Each workload's `stability` object contains the following fields:

| Flag | Description |
|------|-------------|
| `converged` | Whether the controller has processed the latest spec changes (`observedGeneration >= generation`). Applies to Deployments, StatefulSets, and DaemonSets. Always `true` for Jobs and CronJobs. |
| `revision_consistent` | Whether all pods have the expected revision hash (`pod-template-hash` for Deployments, `controller-revision-hash` for StatefulSets/DaemonSets). Detects stale pods from previous rollouts. Always `true` for Jobs and CronJobs. |
| `pods_healthy` | Whether all pods are Ready, not terminating, within restart thresholds, and not in error states (`CrashLoopBackOff`, `ImagePullBackOff`). Also checks minimum uptime if configured via `--min-uptime`. |
| `scheduling_complete` | Whether DaemonSet scheduling is satisfied (available and updated pods >= desired count). Always `true` for non-DaemonSet workloads. |
| `job_complete` | Whether a Job has succeeded without exceeding its backoff limit. Always `true` for non-Job workloads. |
| `errors` | List of specific error messages explaining why any of the above checks failed. Empty when all checks pass. |

### Example Output

```json
{
  "timestamp": "2025-01-15T10:30:00.000000+00:00",
  "context": "my-cluster-context",
  "namespace": "production",
  "status": "FAIL",
  "summary": {
    "total_components": 2,
    "passing_components": 1,
    "failed_components": 1,
    "missing_components": 0,
    "missing_workloads": 0,
    "version_mismatched_components": 0,
    "unstable_workloads": 1,
    "skipped_containers": 0
  },
  "details": {
    "frontend": {
      "status": "PASS",
      "errors": [],
      "workloads": []
    },
    "backend": {
      "status": "FAIL",
      "errors": [],
      "workloads": [
        {
          "name": "my-app-backend",
          "type": "Deployment",
          "container": "backend",
          "version_error": null,
          "stability": {
            "converged": true,
            "revision_consistent": true,
            "pods_healthy": false,
            "scheduling_complete": true,
            "job_complete": true,
            "errors": [
              "Pod my-app-backend-7f8b9c6d4-x2k9m is not Ready",
              "Deployment availability insufficient: 0/1 pods available (0 ready; tombstone pods excluded by Kubernetes controller)"
            ]
          }
        }
      ]
    }
  }
}
```

> **Note:** `version_mismatched_components` counts only components with version verification failures. `failed_components` counts all components in FAIL state, including those that passed version verification but have unstable workloads.

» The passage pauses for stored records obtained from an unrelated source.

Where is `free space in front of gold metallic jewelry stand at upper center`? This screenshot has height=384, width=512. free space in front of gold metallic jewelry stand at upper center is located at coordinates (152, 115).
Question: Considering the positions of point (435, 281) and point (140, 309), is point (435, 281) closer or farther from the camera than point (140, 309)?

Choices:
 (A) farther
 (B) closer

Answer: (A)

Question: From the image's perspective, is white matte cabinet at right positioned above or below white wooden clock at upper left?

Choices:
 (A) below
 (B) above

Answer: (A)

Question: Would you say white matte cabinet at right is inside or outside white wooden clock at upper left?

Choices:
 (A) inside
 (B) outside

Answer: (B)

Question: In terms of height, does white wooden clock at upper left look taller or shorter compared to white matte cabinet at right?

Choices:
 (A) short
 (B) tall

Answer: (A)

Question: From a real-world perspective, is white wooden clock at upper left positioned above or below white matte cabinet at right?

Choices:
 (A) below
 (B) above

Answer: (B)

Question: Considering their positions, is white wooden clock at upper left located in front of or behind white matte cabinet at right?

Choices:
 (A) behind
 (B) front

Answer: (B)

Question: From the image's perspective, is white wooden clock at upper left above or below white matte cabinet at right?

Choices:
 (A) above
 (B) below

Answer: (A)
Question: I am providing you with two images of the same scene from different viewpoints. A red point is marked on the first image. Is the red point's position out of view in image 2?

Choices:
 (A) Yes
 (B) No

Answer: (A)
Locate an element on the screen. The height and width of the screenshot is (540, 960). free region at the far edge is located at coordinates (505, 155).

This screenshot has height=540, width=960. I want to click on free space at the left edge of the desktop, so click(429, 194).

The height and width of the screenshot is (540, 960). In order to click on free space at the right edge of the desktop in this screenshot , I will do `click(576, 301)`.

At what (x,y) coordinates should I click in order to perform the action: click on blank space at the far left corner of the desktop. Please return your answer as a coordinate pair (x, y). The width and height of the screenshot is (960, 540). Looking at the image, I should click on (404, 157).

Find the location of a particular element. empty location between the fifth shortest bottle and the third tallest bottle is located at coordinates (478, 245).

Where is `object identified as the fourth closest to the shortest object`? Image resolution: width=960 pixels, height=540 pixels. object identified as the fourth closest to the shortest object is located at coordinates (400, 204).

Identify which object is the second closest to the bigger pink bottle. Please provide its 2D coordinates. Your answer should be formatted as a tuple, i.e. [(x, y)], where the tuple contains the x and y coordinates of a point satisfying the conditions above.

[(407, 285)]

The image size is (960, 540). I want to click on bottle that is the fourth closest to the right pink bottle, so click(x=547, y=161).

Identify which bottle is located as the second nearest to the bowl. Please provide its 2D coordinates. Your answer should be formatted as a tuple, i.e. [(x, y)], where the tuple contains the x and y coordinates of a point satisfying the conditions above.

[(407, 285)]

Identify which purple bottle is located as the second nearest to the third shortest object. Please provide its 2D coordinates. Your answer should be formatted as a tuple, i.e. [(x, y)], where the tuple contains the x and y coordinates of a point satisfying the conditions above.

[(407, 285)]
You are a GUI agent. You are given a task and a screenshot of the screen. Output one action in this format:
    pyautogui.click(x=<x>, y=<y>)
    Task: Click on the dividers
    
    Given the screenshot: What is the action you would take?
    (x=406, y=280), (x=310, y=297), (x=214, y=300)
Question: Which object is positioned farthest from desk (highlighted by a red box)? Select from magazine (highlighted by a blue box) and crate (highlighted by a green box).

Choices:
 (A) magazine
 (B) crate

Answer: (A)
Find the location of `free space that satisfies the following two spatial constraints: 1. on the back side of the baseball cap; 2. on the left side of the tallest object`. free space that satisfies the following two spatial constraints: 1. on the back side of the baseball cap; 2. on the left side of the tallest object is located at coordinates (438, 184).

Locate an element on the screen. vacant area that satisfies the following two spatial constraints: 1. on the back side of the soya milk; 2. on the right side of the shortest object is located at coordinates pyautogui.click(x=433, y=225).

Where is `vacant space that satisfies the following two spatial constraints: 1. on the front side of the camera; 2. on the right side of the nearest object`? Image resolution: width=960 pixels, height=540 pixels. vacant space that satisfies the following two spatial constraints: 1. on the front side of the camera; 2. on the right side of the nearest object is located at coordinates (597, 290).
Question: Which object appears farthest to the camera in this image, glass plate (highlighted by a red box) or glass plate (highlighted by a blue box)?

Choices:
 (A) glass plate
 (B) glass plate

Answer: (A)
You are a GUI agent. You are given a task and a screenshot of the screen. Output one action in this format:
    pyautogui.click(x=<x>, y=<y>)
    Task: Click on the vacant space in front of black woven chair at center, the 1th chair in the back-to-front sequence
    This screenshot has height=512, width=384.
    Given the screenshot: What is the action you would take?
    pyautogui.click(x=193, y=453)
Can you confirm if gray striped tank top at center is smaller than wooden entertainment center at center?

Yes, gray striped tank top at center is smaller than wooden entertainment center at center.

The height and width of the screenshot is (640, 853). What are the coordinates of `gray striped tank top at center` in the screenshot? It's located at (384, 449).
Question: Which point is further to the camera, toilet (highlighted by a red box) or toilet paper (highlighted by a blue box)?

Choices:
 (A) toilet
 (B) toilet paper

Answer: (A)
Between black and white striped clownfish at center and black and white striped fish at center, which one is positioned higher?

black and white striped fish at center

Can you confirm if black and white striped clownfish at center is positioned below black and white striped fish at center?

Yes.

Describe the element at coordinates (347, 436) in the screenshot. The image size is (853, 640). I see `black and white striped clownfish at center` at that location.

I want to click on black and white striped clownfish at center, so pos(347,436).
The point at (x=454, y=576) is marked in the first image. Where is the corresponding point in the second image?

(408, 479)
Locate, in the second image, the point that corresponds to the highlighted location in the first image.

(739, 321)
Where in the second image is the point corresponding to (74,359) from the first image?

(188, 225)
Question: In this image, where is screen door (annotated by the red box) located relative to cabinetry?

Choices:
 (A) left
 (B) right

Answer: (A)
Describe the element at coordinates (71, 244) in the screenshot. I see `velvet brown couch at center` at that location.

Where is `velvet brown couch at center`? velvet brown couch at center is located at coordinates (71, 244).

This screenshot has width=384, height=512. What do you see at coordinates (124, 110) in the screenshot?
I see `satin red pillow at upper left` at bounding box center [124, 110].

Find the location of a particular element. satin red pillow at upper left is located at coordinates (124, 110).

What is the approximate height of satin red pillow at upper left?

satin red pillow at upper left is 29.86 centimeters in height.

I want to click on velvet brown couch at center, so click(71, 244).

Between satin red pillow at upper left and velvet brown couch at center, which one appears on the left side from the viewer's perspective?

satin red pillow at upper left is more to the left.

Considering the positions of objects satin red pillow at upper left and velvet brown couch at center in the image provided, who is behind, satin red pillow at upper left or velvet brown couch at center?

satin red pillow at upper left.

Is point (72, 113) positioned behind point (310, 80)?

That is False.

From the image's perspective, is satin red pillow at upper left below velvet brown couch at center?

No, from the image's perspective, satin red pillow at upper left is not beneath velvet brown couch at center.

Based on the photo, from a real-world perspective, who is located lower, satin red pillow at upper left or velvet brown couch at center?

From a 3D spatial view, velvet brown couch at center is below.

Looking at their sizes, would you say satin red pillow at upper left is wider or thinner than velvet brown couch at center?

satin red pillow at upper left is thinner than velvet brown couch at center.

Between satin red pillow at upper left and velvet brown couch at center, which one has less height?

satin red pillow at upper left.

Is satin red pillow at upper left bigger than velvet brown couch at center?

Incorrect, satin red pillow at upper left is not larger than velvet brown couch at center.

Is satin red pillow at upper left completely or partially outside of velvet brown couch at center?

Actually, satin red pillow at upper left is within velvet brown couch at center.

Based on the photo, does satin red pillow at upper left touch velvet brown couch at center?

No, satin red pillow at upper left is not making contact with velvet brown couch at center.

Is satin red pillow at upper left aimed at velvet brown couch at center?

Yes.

A component's status is `FAIL` if **either** its version verification failed **or** any of its workloads have stability errors.

---

## Prerequisites

### Python

- Python **>= 3.10**

### For GKE Users

If using `--gke-project` for automatic GKE context resolution:

1. Install the [Google Cloud SDK](https://cloud.google.com/sdk/docs/install)
2. Install the GKE auth plugin:
   ```bash
   gcloud components install gke-gcloud-auth-plugin
   ```
3. Authenticate:
   ```bash
   gcloud auth login
   gcloud container clusters get-credentials CLUSTER_NAME --project PROJECT_ID
   ```

### RBAC Permissions

kubernify requires **read-only** access to workloads and pods. Apply the following RBAC configuration:

```yaml
apiVersion: rbac.authorization.k8s.io/v1
kind: Role
metadata:
  name: kubernify-reader
  namespace: <namespace>
rules:
  - apiGroups: ["apps"]
    resources: ["deployments", "statefulsets", "daemonsets", "replicasets"]
    verbs: ["get", "list"]
  - apiGroups: ["batch"]
    resources: ["jobs", "cronjobs"]
    verbs: ["get", "list"]
  - apiGroups: [""]
    resources: ["pods"]
    verbs: ["get", "list"]
---
apiVersion: rbac.authorization.k8s.io/v1
kind: RoleBinding
metadata:
  name: kubernify-reader-binding
  namespace: <namespace>
subjects:
  - kind: ServiceAccount
    name: kubernify
    namespace: <namespace>
roleRef:
  kind: Role
  name: kubernify-reader
  apiGroup: rbac.authorization.k8s.io
```

---

## Contributing

Contributions are welcome! Please see [CONTRIBUTING.md](CONTRIBUTING.md) for development setup, coding standards, and the PR process.

---

## License

This project is licensed under the Apache License 2.0 - see the [LICENSE](LICENSE) file for details.